Due to the increased presence of global online news and the collapse of many newspapers and magazines, Nadel nowadays relies on grants and fellowships to subsidize much of his humanitarian work. In 2010 the Malaria Consortium asked him to create a traveling museum exhibition, leading to 50 of his photos from Nigeria, Uganda, Cambodia and the United States being displayed in an exhibit called “Malaria: Blood, Sweat and Tears.” It opened at the United Nations Headquarters in New York City. Dozens of venues later, the exhibit has been seen by more than 2 million people.
Currently, Nadel is working on what he calls his “vector project.” “A vector-borne disease” is the term used to describe diseases transmitted to people by agents such as mosquitoes and ticks. Using a scanning electron microscope, Nadel is able to photograph many of these insects. While he has museums waiting to display his work, Nadel is trying to negotiate a grant to produce an exhibit of his photos, which he intends to print on 8-foot by 8-foot paper.

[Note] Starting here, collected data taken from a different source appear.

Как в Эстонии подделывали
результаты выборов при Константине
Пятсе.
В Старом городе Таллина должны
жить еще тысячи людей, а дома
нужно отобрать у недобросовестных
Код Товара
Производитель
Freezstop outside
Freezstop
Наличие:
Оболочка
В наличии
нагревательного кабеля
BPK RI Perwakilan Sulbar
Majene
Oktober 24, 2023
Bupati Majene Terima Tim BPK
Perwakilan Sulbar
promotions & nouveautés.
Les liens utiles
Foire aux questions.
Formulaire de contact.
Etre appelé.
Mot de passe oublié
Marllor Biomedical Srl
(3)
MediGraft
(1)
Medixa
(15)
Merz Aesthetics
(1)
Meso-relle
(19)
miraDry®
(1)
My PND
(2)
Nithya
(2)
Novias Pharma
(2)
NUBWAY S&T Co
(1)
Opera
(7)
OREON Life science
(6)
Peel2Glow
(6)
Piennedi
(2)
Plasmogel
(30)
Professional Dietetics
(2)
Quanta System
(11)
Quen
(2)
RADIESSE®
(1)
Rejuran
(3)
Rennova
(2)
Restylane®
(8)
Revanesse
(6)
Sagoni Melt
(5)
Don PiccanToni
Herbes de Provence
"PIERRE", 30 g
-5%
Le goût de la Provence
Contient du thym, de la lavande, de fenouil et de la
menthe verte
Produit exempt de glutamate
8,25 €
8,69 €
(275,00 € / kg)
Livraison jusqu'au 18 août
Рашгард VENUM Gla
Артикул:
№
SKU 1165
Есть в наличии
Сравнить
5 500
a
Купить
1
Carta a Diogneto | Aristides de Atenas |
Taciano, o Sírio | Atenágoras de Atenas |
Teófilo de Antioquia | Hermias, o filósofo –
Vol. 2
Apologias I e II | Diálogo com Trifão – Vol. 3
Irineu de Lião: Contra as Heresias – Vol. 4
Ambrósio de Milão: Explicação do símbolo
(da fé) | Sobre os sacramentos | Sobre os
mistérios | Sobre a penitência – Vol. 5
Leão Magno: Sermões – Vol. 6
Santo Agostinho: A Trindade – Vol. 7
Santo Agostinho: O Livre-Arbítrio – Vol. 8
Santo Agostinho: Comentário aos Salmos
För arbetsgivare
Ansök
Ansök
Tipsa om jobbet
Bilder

“They’re very interesting to look at. An 8-foot bug really catches your attention! Then you can begin to discuss why the insects are interesting not only just to look at but also in terms of global health,” Nadel said. “Vector disease transmission affects everyone from Lyme disease in the United States to dengue fever in much of the Southern Hemisphere. A lot of them are called neglected tropical diseases and they influence our global economies.”
Recently, Nadel received National Science Foundation funding to create an exhibition about the ecological collapse of the Florida Everglades. To shoot the project, he received two other prestigious grants — a Magnum Foundation Emergency Grant and a New York Foundation of the Arts Fellowship.
“The Everglades are dying. No one will disagree with that and no one disagrees with the reason why it’s dying. It’s essentially being denied water. The one catch is, and everyone agrees, that when the Everglades die, it’s going to drastically impact the entire fresh water supply of southern Florida,” Nadel said. “About a third of the state is eventually going to lose much of its fresh water supply. I’m working on how different stakeholders understand and then address the issue of the Everglades’ restoration.”
Nadel hopes his exhibit will have some positive effect on an inevitable environmental tragedy.